[Opening Given records section]
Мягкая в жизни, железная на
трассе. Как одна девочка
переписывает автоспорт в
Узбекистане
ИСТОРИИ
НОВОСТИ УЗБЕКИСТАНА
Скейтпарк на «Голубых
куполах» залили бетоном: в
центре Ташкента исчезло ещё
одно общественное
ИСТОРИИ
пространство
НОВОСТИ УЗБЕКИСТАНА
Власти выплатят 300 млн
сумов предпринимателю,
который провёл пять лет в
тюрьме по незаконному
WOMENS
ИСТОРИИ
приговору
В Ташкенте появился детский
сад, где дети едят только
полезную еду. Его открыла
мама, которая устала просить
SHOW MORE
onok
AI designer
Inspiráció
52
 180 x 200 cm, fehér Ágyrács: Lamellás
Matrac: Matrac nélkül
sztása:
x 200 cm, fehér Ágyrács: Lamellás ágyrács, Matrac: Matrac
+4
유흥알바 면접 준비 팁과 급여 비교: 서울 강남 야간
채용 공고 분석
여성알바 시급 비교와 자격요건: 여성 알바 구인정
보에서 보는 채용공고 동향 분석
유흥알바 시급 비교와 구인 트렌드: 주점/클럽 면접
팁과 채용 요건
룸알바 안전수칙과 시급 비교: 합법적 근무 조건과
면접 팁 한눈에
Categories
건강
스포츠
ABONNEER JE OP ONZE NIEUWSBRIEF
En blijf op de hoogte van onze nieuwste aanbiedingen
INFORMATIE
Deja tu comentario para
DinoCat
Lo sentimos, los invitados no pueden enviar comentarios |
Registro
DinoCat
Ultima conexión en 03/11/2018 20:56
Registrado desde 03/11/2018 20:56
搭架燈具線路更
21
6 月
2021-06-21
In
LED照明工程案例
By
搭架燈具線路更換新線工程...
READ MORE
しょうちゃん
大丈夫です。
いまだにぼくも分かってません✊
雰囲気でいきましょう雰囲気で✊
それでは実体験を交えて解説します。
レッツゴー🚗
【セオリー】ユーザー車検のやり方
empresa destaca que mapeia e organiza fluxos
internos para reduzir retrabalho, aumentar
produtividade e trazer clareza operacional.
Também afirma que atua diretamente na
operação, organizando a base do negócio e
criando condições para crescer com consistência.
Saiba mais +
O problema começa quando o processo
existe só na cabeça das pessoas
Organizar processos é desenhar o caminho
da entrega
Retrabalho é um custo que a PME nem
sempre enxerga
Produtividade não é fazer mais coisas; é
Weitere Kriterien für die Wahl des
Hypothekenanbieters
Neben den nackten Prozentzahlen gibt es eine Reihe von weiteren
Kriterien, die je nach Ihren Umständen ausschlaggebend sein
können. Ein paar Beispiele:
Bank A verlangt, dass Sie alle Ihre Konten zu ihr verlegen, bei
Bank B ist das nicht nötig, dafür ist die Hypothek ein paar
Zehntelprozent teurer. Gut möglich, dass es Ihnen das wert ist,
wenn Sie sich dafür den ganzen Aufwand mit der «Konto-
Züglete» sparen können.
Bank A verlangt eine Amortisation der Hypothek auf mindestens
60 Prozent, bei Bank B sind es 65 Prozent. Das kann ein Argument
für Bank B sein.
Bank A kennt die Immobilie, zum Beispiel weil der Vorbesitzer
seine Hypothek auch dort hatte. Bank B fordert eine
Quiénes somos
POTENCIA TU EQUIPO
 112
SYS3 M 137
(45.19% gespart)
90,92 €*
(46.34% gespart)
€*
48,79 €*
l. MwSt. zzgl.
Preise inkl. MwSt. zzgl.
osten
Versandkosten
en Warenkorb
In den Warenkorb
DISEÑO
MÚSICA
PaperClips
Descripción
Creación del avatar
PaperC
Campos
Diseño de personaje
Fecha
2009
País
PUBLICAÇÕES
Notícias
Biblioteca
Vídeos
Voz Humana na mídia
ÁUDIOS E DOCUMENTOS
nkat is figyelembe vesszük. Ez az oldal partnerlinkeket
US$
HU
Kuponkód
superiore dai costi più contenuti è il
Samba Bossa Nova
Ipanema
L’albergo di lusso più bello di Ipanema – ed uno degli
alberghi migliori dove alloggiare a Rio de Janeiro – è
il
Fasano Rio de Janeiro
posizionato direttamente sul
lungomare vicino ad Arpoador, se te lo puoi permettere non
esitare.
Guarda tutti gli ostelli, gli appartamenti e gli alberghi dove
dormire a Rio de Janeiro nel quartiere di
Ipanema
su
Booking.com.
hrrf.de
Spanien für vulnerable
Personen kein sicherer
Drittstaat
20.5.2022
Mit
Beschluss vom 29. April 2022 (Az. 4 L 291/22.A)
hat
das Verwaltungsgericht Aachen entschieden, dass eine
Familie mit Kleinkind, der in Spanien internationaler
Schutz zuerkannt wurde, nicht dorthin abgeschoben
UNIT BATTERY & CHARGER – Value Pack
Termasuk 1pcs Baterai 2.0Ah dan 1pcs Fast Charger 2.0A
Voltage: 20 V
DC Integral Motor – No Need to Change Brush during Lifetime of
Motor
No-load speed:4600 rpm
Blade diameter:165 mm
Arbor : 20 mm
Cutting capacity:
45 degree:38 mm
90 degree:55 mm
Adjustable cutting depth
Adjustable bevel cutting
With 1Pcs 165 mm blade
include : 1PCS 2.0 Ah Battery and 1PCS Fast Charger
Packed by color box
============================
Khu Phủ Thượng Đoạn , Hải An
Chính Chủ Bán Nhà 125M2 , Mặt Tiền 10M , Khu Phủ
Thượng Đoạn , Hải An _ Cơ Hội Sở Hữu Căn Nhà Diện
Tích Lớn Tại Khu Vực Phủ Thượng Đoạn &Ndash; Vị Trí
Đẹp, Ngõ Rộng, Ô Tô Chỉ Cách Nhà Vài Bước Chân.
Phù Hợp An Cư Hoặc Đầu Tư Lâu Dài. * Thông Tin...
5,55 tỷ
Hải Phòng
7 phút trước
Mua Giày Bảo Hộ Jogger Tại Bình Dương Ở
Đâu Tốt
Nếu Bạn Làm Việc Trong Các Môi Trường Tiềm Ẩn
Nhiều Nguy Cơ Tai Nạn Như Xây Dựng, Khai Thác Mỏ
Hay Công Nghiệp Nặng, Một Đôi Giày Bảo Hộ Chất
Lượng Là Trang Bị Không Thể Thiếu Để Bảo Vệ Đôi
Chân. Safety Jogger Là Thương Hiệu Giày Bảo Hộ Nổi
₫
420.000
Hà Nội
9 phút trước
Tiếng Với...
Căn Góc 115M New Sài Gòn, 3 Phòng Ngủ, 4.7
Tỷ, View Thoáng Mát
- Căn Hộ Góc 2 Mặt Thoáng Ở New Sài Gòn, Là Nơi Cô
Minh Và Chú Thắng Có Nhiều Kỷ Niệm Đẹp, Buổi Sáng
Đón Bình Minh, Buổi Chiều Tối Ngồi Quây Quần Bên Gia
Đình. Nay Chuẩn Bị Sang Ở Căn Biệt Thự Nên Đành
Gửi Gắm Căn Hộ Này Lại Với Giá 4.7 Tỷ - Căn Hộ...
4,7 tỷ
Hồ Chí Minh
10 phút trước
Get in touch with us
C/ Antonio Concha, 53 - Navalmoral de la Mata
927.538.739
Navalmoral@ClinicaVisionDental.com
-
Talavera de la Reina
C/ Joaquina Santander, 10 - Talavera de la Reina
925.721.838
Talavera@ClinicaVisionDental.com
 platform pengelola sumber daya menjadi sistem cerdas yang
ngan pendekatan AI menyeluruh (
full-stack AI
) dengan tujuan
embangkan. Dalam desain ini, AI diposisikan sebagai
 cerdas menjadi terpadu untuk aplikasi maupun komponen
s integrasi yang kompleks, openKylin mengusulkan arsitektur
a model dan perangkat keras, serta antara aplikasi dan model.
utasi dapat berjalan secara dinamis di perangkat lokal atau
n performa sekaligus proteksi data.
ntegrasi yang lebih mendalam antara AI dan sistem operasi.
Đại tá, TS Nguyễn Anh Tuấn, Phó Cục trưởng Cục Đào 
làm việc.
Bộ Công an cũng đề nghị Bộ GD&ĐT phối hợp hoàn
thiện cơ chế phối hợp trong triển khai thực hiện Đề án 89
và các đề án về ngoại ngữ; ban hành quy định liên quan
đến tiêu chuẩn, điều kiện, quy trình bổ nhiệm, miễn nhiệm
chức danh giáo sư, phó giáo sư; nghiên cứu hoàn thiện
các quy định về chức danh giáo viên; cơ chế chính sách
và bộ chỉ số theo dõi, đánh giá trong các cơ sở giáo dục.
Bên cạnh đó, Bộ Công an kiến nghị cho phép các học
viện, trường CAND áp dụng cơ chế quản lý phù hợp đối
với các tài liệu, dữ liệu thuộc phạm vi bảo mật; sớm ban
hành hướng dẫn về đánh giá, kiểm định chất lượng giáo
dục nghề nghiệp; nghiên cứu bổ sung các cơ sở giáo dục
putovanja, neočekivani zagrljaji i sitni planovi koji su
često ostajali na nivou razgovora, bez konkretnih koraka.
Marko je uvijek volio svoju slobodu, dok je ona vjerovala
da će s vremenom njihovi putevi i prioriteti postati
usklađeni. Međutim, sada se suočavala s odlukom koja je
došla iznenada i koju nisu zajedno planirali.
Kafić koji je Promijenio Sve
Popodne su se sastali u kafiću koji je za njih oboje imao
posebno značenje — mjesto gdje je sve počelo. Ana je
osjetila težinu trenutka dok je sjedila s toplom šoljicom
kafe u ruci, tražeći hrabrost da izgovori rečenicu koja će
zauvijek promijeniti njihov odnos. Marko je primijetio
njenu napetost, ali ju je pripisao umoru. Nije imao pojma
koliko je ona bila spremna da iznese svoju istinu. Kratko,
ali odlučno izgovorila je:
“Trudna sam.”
[Closing Given records section]
Only one stretch of the entries above is wanted: the lines from the one containing "Familie mit Kleinkind, der" through the one containing "Voltage: 20 V". Please reproduce it exactly.

Familie mit Kleinkind, der in Spanien internationaler
Schutz zuerkannt wurde, nicht dorthin abgeschoben
UNIT BATTERY & CHARGER – Value Pack
Termasuk 1pcs Baterai 2.0Ah dan 1pcs Fast Charger 2.0A
Voltage: 20 V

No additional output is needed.